## Data records
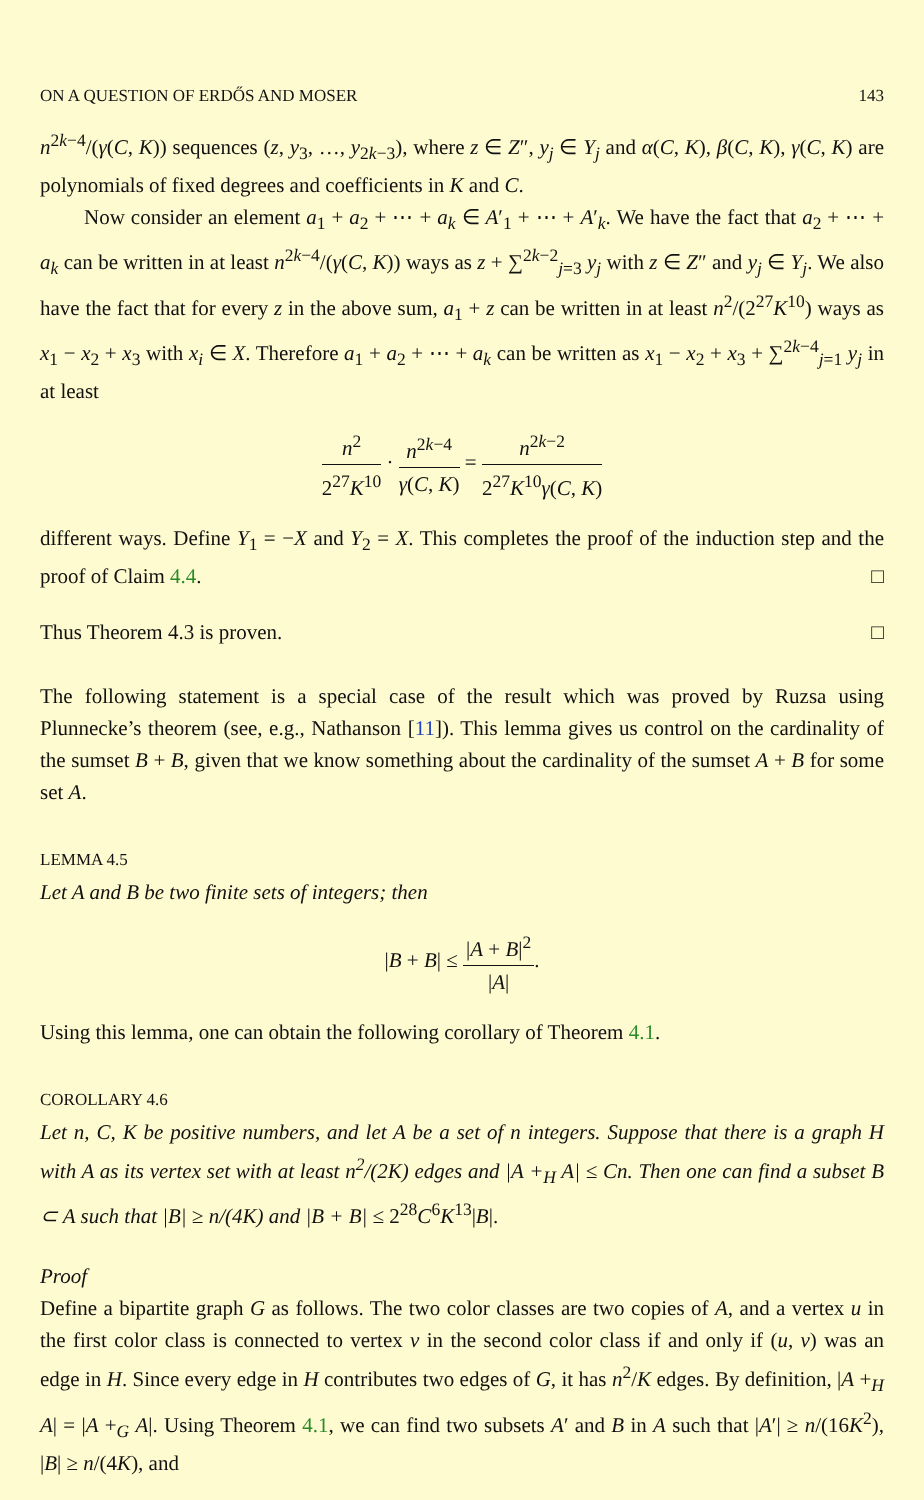ON A QUESTION OF ERDŐS AND MOSER 143
n<sup>2k−4</sup>/(γ(C, K)) sequences (z, y<sub>3</sub>, …, y<sub>2k−3</sub>), where z ∈ Z″, y<sub>j</sub> ∈ Y<sub>j</sub> and α(C, K), β(C, K), γ(C, K) are polynomials of fixed degrees and coefficients in K and C.
Now consider an element a<sub>1</sub> + a<sub>2</sub> + ⋯ + a<sub>k</sub> ∈ A′<sub>1</sub> + ⋯ + A′<sub>k</sub>. We have the fact that a<sub>2</sub> + ⋯ + a<sub>k</sub> can be written in at least n<sup>2k−4</sup>/(γ(C, K)) ways as z + ∑<sup>2k−2</sup><sub>j=3</sub> y<sub>j</sub> with z ∈ Z″ and y<sub>j</sub> ∈ Y<sub>j</sub>. We also have the fact that for every z in the above sum, a<sub>1</sub> + z can be written in at least n<sup>2</sup>/(2<sup>27</sup>K<sup>10</sup>) ways as x<sub>1</sub> − x<sub>2</sub> + x<sub>3</sub> with x<sub>i</sub> ∈ X. Therefore a<sub>1</sub> + a<sub>2</sub> + ⋯ + a<sub>k</sub> can be written as x<sub>1</sub> − x<sub>2</sub> + x<sub>3</sub> + ∑<sup>2k−4</sup><sub>j=1</sub> y<sub>j</sub> in at least
n<sup>2</sup> 2<sup>27</sup>K<sup>10</sup> · n<sup>2k−4</sup> γ(C, K) = n<sup>2k−2</sup> 2<sup>27</sup>K<sup>10</sup>γ(C, K)
different ways. Define Y<sub>1</sub> = −X and Y<sub>2</sub> = X. This completes the proof of the induction step and the proof of Claim 4.4. □
Thus Theorem 4.3 is proven. □
The following statement is a special case of the result which was proved by Ruzsa using Plunnecke’s theorem (see, e.g., Nathanson [11]). This lemma gives us control on the cardinality of the sumset B + B, given that we know something about the cardinality of the sumset A + B for some set A.
LEMMA 4.5
Let A and B be two finite sets of integers; then
|B + B| ≤ |A + B|<sup>2</sup> |A|.
Using this lemma, one can obtain the following corollary of Theorem 4.1.
COROLLARY 4.6
Let n, C, K be positive numbers, and let A be a set of n integers. Suppose that there is a graph H with A as its vertex set with at least n<sup>2</sup>/(2K) edges and |A +<sub>H</sub> A| ≤ Cn. Then one can find a subset B ⊂ A such that |B| ≥ n/(4K) and |B + B| ≤ 2<sup>28</sup>C<sup>6</sup>K<sup>13</sup>|B|.
Proof
Define a bipartite graph G as follows. The two color classes are two copies of A, and a vertex u in the first color class is connected to vertex v in the second color class if and only if (u, v) was an edge in H. Since every edge in H contributes two edges of G, it has n<sup>2</sup>/K edges. By definition, |A +<sub>H</sub> A| = |A +<sub>G</sub> A|. Using Theorem 4.1, we can find two subsets A′ and B in A such that |A′| ≥ n/(16K<sup>2</sup>), |B| ≥ n/(4K), and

## How to complete this task
Skip the pictures and give the entries above again word for word.

## Answer to this problem
ON A QUESTION OF ERDŐS AND MOSER 143
n<sup>2k−4</sup>/(γ(C, K)) sequences (z, y<sub>3</sub>, …, y<sub>2k−3</sub>), where z ∈ Z″, y<sub>j</sub> ∈ Y<sub>j</sub> and α(C, K), β(C, K), γ(C, K) are polynomials of fixed degrees and coefficients in K and C.
Now consider an element a<sub>1</sub> + a<sub>2</sub> + ⋯ + a<sub>k</sub> ∈ A′<sub>1</sub> + ⋯ + A′<sub>k</sub>. We have the fact that a<sub>2</sub> + ⋯ + a<sub>k</sub> can be written in at least n<sup>2k−4</sup>/(γ(C, K)) ways as z + ∑<sup>2k−2</sup><sub>j=3</sub> y<sub>j</sub> with z ∈ Z″ and y<sub>j</sub> ∈ Y<sub>j</sub>. We also have the fact that for every z in the above sum, a<sub>1</sub> + z can be written in at least n<sup>2</sup>/(2<sup>27</sup>K<sup>10</sup>) ways as x<sub>1</sub> − x<sub>2</sub> + x<sub>3</sub> with x<sub>i</sub> ∈ X. Therefore a<sub>1</sub> + a<sub>2</sub> + ⋯ + a<sub>k</sub> can be written as x<sub>1</sub> − x<sub>2</sub> + x<sub>3</sub> + ∑<sup>2k−4</sup><sub>j=1</sub> y<sub>j</sub> in at least
n<sup>2</sup> 2<sup>27</sup>K<sup>10</sup> · n<sup>2k−4</sup> γ(C, K) = n<sup>2k−2</sup> 2<sup>27</sup>K<sup>10</sup>γ(C, K)
different ways. Define Y<sub>1</sub> = −X and Y<sub>2</sub> = X. This completes the proof of the induction step and the proof of Claim 4.4. □
Thus Theorem 4.3 is proven. □
The following statement is a special case of the result which was proved by Ruzsa using Plunnecke’s theorem (see, e.g., Nathanson [11]). This lemma gives us control on the cardinality of the sumset B + B, given that we know something about the cardinality of the sumset A + B for some set A.
LEMMA 4.5
Let A and B be two finite sets of integers; then
|B + B| ≤ |A + B|<sup>2</sup> |A|.
Using this lemma, one can obtain the following corollary of Theorem 4.1.
COROLLARY 4.6
Let n, C, K be positive numbers, and let A be a set of n integers. Suppose that there is a graph H with A as its vertex set with at least n<sup>2</sup>/(2K) edges and |A +<sub>H</sub> A| ≤ Cn. Then one can find a subset B ⊂ A such that |B| ≥ n/(4K) and |B + B| ≤ 2<sup>28</sup>C<sup>6</sup>K<sup>13</sup>|B|.
Proof
Define a bipartite graph G as follows. The two color classes are two copies of A, and a vertex u in the first color class is connected to vertex v in the second color class if and only if (u, v) was an edge in H. Since every edge in H contributes two edges of G, it has n<sup>2</sup>/K edges. By definition, |A +<sub>H</sub> A| = |A +<sub>G</sub> A|. Using Theorem 4.1, we can find two subsets A′ and B in A such that |A′| ≥ n/(16K<sup>2</sup>), |B| ≥ n/(4K), and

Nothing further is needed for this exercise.